Répondre à des questions, de fans ou de journalistes, ça fait partie du taf, ça ne me dérange pas. Pour le bouquin, les mecs nous ont interrogé pendant plus d’une semaine et ont choisi de raconter notre histoire seulement avec nos interviews, pas de narration. Les questions n’apparaissent pas mais tout se répond de manière fluide et chronologique. Je ne voyais pas trop l’intérêt au début mais c’est assez bien foutu. Le plus dur pour eux qui viennent de Normandie, ça a été la retranscription et de comprendre nos accents du sud (rires). C’est clairement un bouquin pour les fans, ça n’intéressera qu’eux. Tous les groupes ont plus ou moins la même histoire.

Génération atomique. Vous avez appartenu à la génération dorée du rock alternatif français. Avec le recul, quel regard tu portes sur ce mouvement ?

Musicalement, ça a été une période incroyable mais que je n’aime pas particulièrement parce que c’était vraiment la galère. Les gens ne peuvent pas imaginer à quel point il n’y avait rien à Montpellier dans les années 80. Pas de studios, pas de salles, pas de radios. On jouait dans des MJC ou dans les quelques salles que l’on voulait bien nous prêter. Il a fallu tout construire nous-mêmes. C’est quand on s’est aperçus que chacun faisait ça dans sa ville qu’on a commencé à créer un réseau entre les groupes. C’est cette ère de construction qui est un peu le pilier du rock en France aujourd’hui. Pour moi, l’héritage, il est là. La structuration d’un mouvement qui a abouti sur la création des SMAC et qui profite aujourd’hui à tous les styles de musique.
Mais au début des années 90, tout aurait pu s’arrêter. Pas mal de nos potes avaient arrêté la musique dans un climat bizarre. Puis, l’explosion grunge est arrivée, a ramené du public, de l’argent, l’attention des médias. C’est ça qui a permis de structurer et professionnaliser le mouvement. Pour moi, c’est clair et net, sans Nirvana, il n’y aurait pas eu de rock en France dans les années 90. Notre public de trentenaires à l’époque est passé à 18 ans de moyenne d’âge. Nos salles étaient plus remplies mais on s’est sentis vieux d’un coup. Et aujourd’hui, on tourne toujours avec les Ludwig et les Wampas. Tournée Fan des années 80 (rires).

Pourvu xa dure. Il est à quel âge le départ à la retraite légal du punk ?

Quand on a arrêté le groupe la première fois, on avait 35 ans et je pensais déjà que c’était l’âge légal. Je me disais que le punk à 40 ans, c’était pas la peine, que c’était terminé. On a arrêté une quinzaine d’années, le temps que les enfants grandissent et une fois à la retraite, on a repris le rock’n’roll. Comme quoi, parfois la vie te donne des leçons.

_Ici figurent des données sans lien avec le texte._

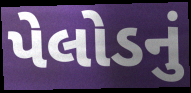
પેલોડનું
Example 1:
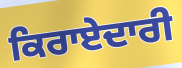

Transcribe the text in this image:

ਕਿਰਾਏਦਾਰੀ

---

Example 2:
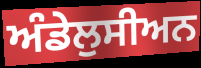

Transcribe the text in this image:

ਅੰਡੇਲੁਸੀਅਨ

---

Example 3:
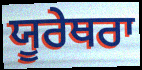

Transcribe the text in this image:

ਯੂਰੇਥਰਾ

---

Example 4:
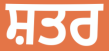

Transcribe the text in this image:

ਸ਼ਤਰ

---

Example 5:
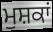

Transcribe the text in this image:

ਮੁਸ਼ਕਾਂ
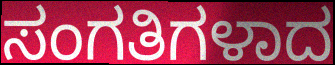
ಸಂಗತಿಗಳಾದ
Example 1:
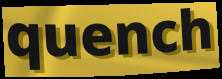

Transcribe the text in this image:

quench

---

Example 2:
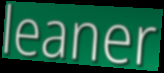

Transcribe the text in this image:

leaner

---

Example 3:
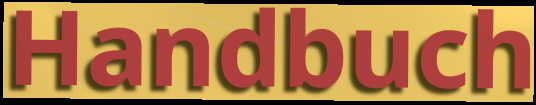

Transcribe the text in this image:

Handbuch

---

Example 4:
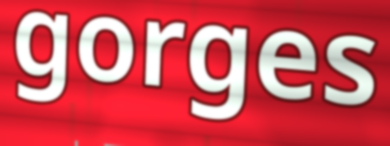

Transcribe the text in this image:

gorges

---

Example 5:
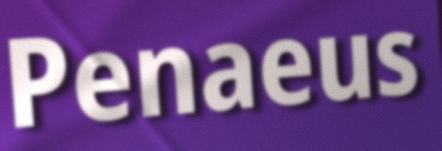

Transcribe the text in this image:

Penaeus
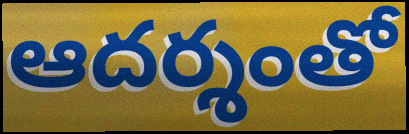
ఆదర్శంతో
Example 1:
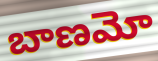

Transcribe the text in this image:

బాణమో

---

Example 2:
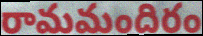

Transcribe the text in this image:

రామమందిరం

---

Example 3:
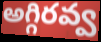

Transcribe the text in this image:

అగ్గిరవ్వ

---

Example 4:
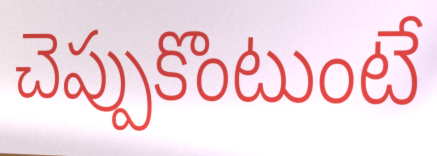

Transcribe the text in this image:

చెప్పుకొంటుంటే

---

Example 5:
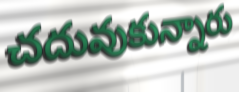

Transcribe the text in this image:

చదువుకున్నారు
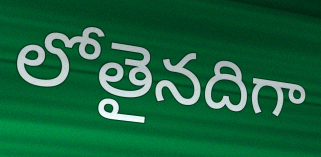
లోతైనదిగా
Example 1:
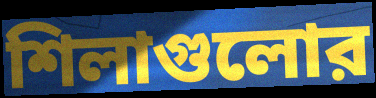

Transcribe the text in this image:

শিলাগুলোর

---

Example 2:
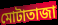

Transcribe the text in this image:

মোটাতাজা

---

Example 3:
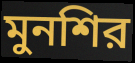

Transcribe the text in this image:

মুনশির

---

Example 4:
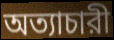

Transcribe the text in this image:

অত্যাচারী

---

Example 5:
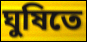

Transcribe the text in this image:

ঘুষিতে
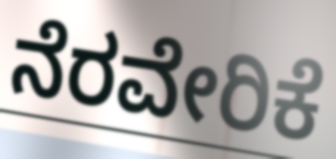
ನೆರವೇರಿಕೆ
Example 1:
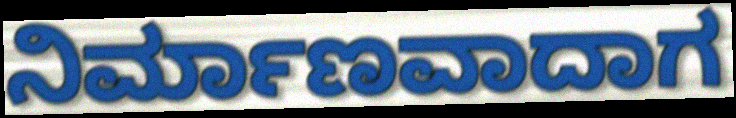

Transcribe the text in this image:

ನಿರ್ಮಾಣವಾದಾಗ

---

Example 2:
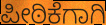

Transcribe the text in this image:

ಪೀಠಿಕೆಗಾಗಿ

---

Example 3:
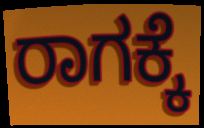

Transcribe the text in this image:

ರಾಗಕ್ಕೆ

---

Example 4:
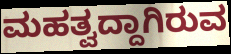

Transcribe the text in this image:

ಮಹತ್ವದ್ದಾಗಿರುವ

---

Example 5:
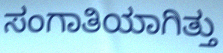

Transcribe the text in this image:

ಸಂಗಾತಿಯಾಗಿತ್ತು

Aujourd’hui, on tourne toujours avec les Ludwig et les Wampas. Tournée Fan des années 80 (rires).

À coup de batte. Y-a-t-il des problèmes actuels que vous souhaiteriez résoudre avec cet ustensile ?

Ce qui est marrant avec cette chanson (une de nos toutes premières), c’est que c’est une énorme blague. On voulait être les Ramones français mais on n’avait pas de textes alors on a pompé Beat on the brat. C’est une parodie tellement grosse qu’on ne l’a jamais mise sur un album, juste en face B de 45 tours, mais sur scène elle a toujours marché, on ne l’a jamais sorti du set. C’est un de nos morceaux les plus connus, on se régale à le jouer mais les paroles n’ont vraiment aucune signification. C’est juste un défouloir.

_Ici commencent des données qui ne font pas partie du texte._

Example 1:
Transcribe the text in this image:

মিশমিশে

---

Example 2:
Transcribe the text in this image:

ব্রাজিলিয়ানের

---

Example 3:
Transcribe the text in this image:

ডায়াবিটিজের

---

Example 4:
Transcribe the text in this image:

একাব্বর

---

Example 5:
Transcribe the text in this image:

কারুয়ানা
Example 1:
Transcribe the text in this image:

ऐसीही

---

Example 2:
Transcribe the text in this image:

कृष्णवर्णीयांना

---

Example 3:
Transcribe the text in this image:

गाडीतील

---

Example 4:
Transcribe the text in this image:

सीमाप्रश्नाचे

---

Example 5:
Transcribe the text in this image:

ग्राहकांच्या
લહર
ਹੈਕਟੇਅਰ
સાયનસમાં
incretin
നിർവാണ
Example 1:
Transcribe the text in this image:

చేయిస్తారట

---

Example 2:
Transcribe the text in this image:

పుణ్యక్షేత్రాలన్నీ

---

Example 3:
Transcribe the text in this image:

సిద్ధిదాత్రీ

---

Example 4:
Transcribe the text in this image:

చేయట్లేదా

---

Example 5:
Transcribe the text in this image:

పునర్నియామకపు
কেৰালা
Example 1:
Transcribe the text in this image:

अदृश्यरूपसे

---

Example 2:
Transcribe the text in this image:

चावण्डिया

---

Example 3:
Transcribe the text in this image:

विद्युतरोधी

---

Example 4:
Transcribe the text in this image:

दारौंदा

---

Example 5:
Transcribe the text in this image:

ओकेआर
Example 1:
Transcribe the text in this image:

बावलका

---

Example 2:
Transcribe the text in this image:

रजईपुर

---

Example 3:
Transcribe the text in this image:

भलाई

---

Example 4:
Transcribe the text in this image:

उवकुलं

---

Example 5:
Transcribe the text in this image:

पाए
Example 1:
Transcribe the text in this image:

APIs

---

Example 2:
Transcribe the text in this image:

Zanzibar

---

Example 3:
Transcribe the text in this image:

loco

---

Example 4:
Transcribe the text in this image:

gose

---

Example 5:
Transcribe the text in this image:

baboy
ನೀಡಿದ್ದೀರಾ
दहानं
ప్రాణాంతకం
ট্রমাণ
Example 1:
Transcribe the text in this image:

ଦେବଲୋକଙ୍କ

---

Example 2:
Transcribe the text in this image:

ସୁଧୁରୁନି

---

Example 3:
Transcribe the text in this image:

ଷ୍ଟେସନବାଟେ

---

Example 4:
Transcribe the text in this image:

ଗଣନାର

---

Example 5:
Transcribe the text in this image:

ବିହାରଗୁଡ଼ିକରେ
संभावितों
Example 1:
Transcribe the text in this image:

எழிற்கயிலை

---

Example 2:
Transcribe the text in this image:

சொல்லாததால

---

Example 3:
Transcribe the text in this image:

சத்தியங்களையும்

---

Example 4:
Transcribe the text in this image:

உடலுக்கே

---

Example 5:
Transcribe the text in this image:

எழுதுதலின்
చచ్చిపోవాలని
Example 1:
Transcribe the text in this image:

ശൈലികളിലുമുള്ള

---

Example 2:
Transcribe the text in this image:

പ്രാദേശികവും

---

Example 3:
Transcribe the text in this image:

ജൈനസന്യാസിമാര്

Ça dépend de nous. Ce titre, c’est un appel à la révolte citoyenne ?

Plutôt à être raccord avec ses principes, intérieurement. Je ne suis pas un punk révolutionnaire et je n’ai jamais fait de textes très revendicatifs. Les mecs qui chantent la révolution, pour moi, ce sont des trucs de comptoir. Il y a des choses à améliorer et il faut gueuler quand ça ne va pas mais je pense qu’on est assez privilégiés en France. Même certains textes des Bérus m’ont gonflé à un moment. Mais au moins, eux ont toujours été cohérents. Ils se sont arrêtés au moment où ils auraient pu devenir énormes. Eux sont de vrais révolutionnaires et même si je n’adhère pas à tout, je les respecte pour ça. Moi, j’aurais sûrement pris le pognon (rires).

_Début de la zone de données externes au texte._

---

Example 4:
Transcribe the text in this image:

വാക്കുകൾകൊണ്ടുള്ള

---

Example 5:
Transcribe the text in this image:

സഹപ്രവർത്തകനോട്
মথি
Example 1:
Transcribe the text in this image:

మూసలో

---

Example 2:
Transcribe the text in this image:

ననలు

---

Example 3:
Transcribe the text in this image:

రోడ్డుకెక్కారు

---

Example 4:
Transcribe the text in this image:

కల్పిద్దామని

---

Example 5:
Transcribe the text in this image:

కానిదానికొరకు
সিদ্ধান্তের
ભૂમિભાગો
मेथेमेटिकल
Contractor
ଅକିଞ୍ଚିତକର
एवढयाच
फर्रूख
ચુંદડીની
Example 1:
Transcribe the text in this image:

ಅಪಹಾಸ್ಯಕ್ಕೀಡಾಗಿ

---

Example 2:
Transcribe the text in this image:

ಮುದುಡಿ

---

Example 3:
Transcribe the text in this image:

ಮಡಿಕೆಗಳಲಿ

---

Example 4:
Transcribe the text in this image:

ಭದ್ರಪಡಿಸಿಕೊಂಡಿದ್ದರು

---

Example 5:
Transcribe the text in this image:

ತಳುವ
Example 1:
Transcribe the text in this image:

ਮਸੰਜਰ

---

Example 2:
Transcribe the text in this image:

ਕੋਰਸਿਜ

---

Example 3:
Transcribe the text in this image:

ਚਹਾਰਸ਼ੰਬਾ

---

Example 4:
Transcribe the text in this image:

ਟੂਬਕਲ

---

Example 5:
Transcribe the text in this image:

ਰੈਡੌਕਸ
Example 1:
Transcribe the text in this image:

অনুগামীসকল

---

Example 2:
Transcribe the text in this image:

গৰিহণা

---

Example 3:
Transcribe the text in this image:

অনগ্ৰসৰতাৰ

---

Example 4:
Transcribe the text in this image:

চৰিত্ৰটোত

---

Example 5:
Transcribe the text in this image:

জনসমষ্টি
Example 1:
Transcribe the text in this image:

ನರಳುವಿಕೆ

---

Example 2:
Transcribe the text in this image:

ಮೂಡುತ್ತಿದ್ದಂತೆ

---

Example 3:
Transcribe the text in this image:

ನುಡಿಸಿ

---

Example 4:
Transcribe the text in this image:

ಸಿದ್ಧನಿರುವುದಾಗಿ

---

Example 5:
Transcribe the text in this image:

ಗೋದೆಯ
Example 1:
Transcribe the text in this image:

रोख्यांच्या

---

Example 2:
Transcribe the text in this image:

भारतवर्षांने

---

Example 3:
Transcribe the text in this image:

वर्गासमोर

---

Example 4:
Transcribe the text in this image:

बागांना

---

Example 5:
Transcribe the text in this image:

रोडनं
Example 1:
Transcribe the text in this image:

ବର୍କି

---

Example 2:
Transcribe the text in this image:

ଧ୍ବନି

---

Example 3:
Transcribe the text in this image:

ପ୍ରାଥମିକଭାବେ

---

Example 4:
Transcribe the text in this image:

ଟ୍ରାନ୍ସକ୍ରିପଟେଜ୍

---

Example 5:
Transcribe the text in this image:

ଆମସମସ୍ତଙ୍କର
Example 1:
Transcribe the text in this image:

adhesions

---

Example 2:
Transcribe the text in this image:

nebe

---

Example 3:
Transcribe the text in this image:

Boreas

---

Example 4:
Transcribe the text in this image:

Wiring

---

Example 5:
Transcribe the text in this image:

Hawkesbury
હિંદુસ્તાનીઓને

Du rock’n’roll dans ma bagnole. Est-ce que tu écoutes toujours ce qui se fait dans le punk aujourd’hui ?

Non, pas du tout. Je n’écoute plus de la musique que dans ma voiture et surtout des vieux trucs. La musique qui m’a marqué, c’est celle que j’écoutais entre mes 15 et 30 ans. Après, tu découvres des trucs mais qui rien qui ne te fasse vriller autant. Après les années 2000, je ne sais pas trop ce qui se passe musicalement et je dois dire que quand on tourne en festival, c’est rare que je connaisse les autres groupes (rires). Quand on est revenus en 2014, on a découvert les trucs un peu free jazz punk, sans refrain, sans rythme suivi pendant plus de cinq secondes. « Ça, c’est un seul morceau ? Moi, je t’en fais cinq avec tout ça ».

Enfants du Passé. Est-ce que tu penses que le punk c’était mieux avant ?

Pas du tout. Pour moi, les années 80, c’était rude, des bastons sans arrêt et la croix et la bannière pour trouver du matos et des disques. Un truc de pionner certes mais c’était chiant. Aujourd’hui, avec internet, tout est plus facile pour les nouveaux groupes. Et c’est pour ça que le niveau monte, y a pas photo ! Les jeunes qui débutent aujourd’hui ont le même niveau que nous après 40 ans de métier (rires) !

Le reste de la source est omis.